### Problem requirements
All that should be output is the block of lines below from the line with "left shoulder: (956, 460)" to the line with "right ankle: (592, 596)", both included, exactly as written.

### Input for this task
========================================================================
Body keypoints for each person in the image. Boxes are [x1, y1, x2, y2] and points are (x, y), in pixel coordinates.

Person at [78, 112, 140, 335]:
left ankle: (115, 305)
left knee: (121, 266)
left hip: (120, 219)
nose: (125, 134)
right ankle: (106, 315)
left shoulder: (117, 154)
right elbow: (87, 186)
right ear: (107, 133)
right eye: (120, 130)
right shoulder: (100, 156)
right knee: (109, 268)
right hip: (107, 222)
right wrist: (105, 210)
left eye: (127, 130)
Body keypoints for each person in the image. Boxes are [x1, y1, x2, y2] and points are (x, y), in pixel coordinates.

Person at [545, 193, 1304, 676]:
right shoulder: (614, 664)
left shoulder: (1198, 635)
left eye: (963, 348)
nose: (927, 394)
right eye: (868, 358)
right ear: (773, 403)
========================================================================
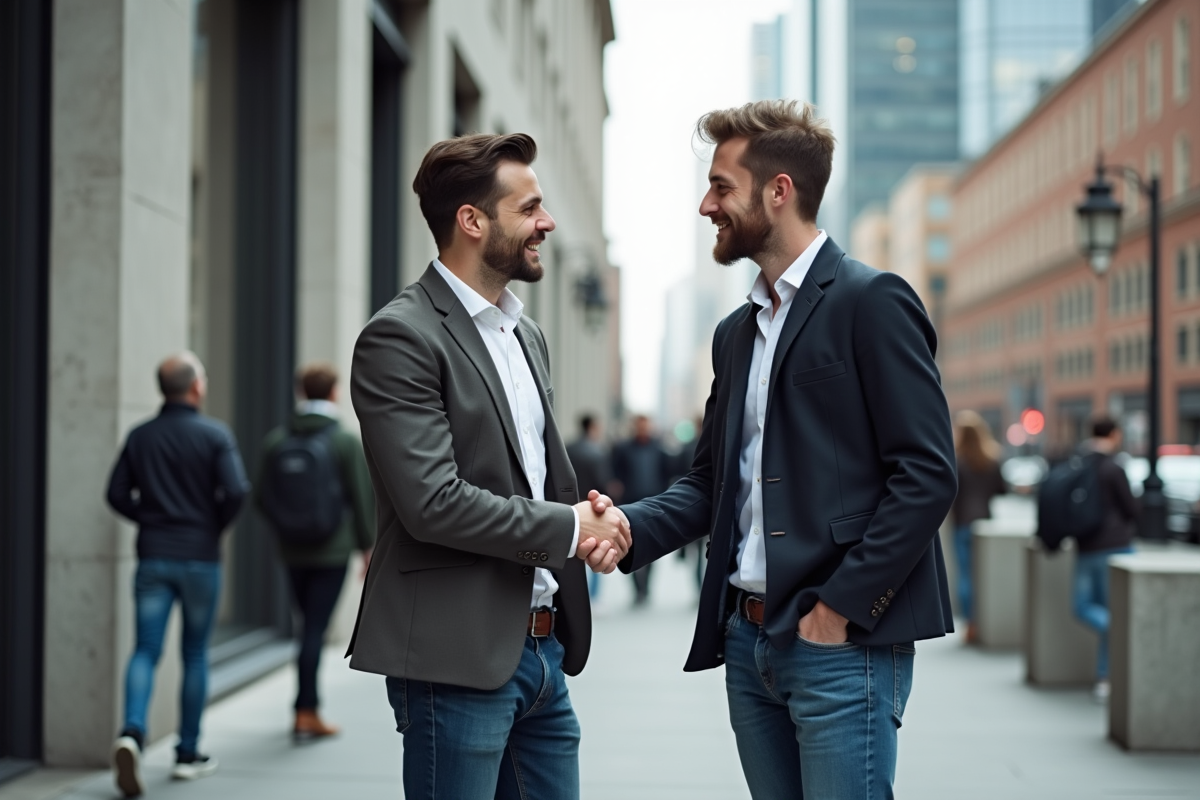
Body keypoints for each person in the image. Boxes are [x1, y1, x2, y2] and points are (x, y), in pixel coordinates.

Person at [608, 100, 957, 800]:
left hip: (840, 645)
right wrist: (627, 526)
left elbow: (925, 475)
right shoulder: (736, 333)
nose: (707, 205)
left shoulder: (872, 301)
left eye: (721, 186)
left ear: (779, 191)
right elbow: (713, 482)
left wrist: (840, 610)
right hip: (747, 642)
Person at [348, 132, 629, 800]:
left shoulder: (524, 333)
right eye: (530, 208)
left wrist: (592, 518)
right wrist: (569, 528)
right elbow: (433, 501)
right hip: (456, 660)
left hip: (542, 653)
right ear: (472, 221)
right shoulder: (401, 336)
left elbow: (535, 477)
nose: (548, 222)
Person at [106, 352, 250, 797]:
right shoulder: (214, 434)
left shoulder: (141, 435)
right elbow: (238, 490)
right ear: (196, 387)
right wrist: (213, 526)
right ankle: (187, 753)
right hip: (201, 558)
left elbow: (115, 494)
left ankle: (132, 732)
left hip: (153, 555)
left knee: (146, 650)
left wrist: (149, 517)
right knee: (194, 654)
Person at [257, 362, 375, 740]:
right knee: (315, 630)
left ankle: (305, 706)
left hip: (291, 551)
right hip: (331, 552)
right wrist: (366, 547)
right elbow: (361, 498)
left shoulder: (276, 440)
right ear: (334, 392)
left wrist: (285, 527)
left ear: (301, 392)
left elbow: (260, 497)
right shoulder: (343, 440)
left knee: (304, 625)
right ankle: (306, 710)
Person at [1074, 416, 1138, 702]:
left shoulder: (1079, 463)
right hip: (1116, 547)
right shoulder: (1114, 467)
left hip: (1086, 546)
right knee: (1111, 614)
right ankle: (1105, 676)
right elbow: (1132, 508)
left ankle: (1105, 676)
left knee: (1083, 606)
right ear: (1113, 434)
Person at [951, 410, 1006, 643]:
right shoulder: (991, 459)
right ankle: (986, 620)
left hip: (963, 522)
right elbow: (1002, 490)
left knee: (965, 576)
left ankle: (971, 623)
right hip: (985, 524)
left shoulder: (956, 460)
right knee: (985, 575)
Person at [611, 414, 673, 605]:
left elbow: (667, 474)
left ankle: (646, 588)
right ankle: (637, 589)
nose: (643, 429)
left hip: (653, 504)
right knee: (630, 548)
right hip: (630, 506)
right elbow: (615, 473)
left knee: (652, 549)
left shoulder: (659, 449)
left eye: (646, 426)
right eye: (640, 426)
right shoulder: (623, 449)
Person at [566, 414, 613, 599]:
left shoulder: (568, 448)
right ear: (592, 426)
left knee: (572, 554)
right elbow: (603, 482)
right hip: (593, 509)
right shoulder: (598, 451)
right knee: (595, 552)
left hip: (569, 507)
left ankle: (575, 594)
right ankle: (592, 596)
========================================================================
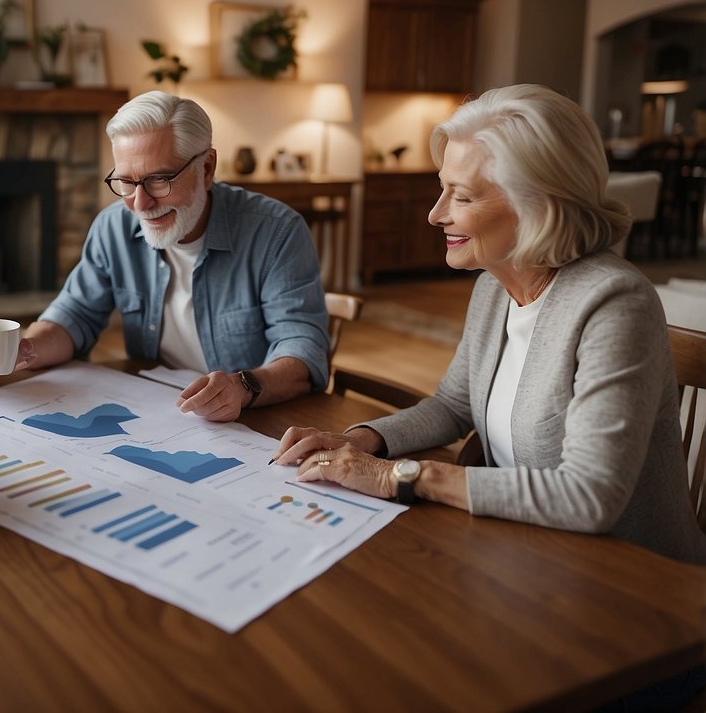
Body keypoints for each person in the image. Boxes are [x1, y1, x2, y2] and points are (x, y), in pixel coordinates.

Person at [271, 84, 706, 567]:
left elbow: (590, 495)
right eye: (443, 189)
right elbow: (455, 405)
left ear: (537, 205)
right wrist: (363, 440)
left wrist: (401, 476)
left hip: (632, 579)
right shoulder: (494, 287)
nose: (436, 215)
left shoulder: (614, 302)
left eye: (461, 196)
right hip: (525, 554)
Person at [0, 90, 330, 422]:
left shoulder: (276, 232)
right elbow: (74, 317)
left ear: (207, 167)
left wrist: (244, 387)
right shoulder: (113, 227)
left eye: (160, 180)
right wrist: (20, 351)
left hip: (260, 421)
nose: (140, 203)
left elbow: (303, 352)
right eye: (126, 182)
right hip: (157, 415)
========================================================================
### Solution below
left shoulder: (956, 460)
right knee: (985, 575)
Person at [611, 414, 673, 605]:
left elbow: (667, 474)
left ankle: (646, 588)
right ankle: (637, 589)
nose: (643, 429)
left hip: (653, 504)
right knee: (630, 548)
right hip: (630, 506)
right elbow: (615, 473)
left knee: (652, 549)
left shoulder: (659, 449)
left eye: (646, 426)
right eye: (640, 426)
right shoulder: (623, 449)
Person at [566, 414, 613, 599]:
left shoulder: (568, 448)
right ear: (592, 426)
left knee: (572, 554)
right elbow: (603, 482)
right hip: (593, 509)
right shoulder: (598, 451)
right knee: (595, 552)
left hip: (569, 507)
left ankle: (575, 594)
right ankle: (592, 596)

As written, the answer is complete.